Plots show the computed morphometric measures for each axial slice of the cervical spinal cord, utilizing spinal cord segmentation masks. The morphometric data, including cross-sectional area (CSA), anteroposterior (AP) and transverse (RL) diameters, eccentricity, and solidity, were linearly interpolated and normalized to the PAM50 template space. This normalization accounts for variations due to age, sex, and intervertebral differences. The displayed results are averages across different slices from each vertebral level (C1-T1). (A-E) Comparison of mean and standard error of the mean (SEM) of the spinal cord CSA, AP, RL, eccentricity, and solidity between Healthy Controls (HC, blue) and DCM patients (red), across vertebral levels. The mean and SEM are plotted for each level. Non-overlapping confidence intervals indicate statistical significance between HC and DCM patients at specific vertebral levels. Troughs in the plots indicate more pronounced compression at intervertebral disc levels in DCM. Black and red dotted lines highlight the alignment in the changes of different morphometric measures at the same vertebral level. (F-J) The violin plots show the regional morphometric measures between HC and DCM patient severity groups, classified based on the mJOA score. The analysis utilized ANOVA followed by Tukey’s method for multiple comparisons. The asymmetry of the violin plots reflects the distribution of the measures within each group, indicating the morphometric variability between HCs and different patient severity groups. HC, healthy control, mild; mJOA (15–17), moderate (mJOA 12–14), and severe (mJOA 0–11).
Figure 3.
Figure 3.. Cervical spinal cord compression frequency and severity patterns illustrating the distribution and intensity of compression in DCM patients.

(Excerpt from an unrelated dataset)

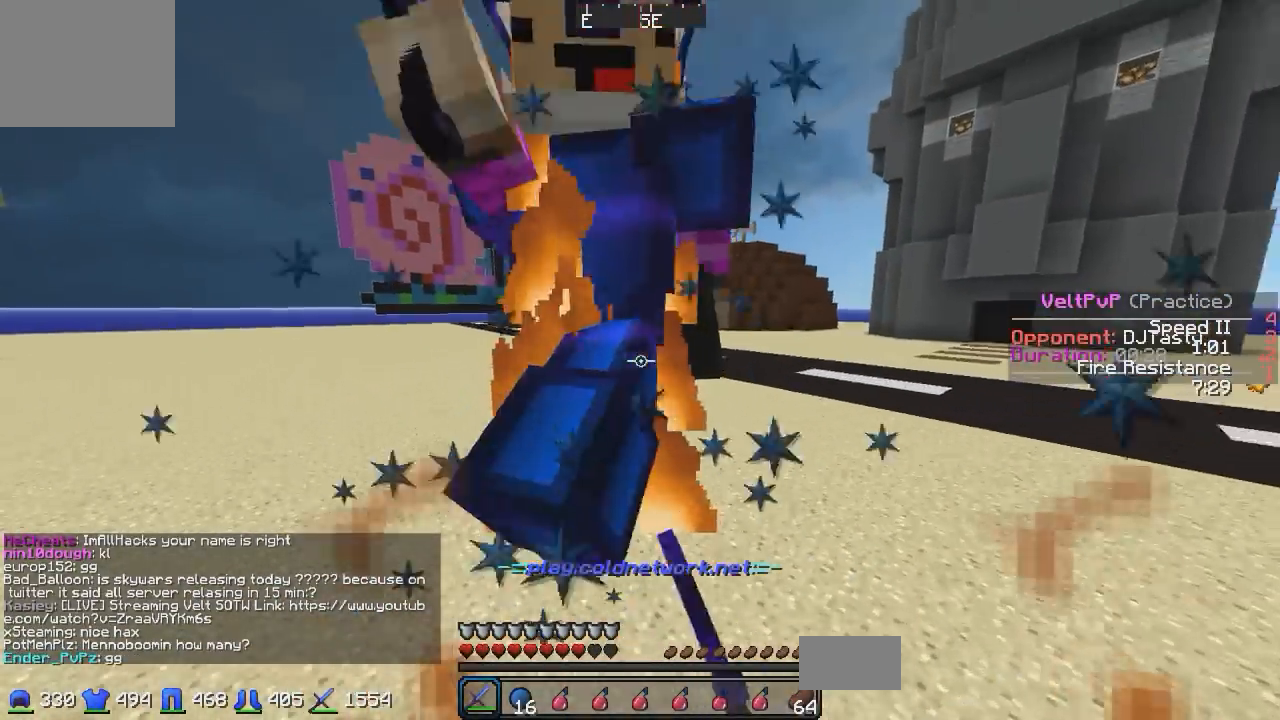
{"keys": ["w"], "events": []}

(A) The frequency distribution of spinal cord compression at each vertebral level. Bar graphs show a predominant frequency of compression at the C5 level, followed by C6, and then C4. Lower frequencies of compression observed at C3 and C7 levels. The frequency data is based on the actual count of compression levels per patient, and the aggregate data of the entire DCM cohort are displayed. (B) Violin plots show the severity of spinal cord compression (MSCC-CSA) across different cervical vertebral levels. The plots highlight that the greatest severity of compression is observed at C6, with a median MSCC-CSA=47.47mm2. The width of the plots at each level reflects the distribution of severity scores. MSCC, maximum spinal cord compression.
Figure 4.
Figure 4.. Correlation Between Maximum Spinal Cord Compression (MSCC) Measures and Clinical Scores in DCM.
Scatterplots illustrates the relationships between MSCC morphometric measures (cross-sectional area, CSA; anteroposterior (AP) diameter, and transverse (RL) diameter) and various clinical assessments. The scatter plots are organized as follows: (A) Dexterity Score, (B) Grip Strength, (C) Balance, (D) Gait Speed, and (E) mJOA scores. A significant negative correlation is observed between the MSCC (CSA) and dexterity scores in DCM patients. Grip strength shows a significant negative correlation with the MSCC (AP), and the mJOA scores negatively correlated with an increase in MSCC (CSA) measures.
Figure 5:
Figure 5:. Longitudinal Cohort Analysis:
Comparison of change in CSA in HC and DCM Patients (A) Longitudinal assessment of CSA in the HC cohort (n=4), evaluated at two time points - initial (baseline in black) and after a 6-month interval (blue). HC exhibited minimal variation in CSA values throughout the cervical spinal cord. (B) longitudinal CSA evaluations in the DCM patient cohort (n=7), conducted at baseline (black) and at a 6-month follow-up (red), revealed a progressive decrease in CSA, notable at the C4, C5, and C5-C6 levels. The bar graphs represent the mean CSA, with SEM across cervical vertebral levels in HC (C) and DCM (D) cohorts. (E) A plot showing the rate of CSA change within the cervical spinal cord for both HC (blue) and DCM (red). The rate was quantified as the annualized change (6-month follow-up CSA - baseline CSA) / 0.5 year), highlighting an accelerated decline in CSA among DCM patients (n=7) relative to HCs (n=4). (F) Bar graphs show the alteration in mJOA scores between baseline and the 6-month interval for both HC and DCM subjects, illustrating the clinical progression in DCM patients.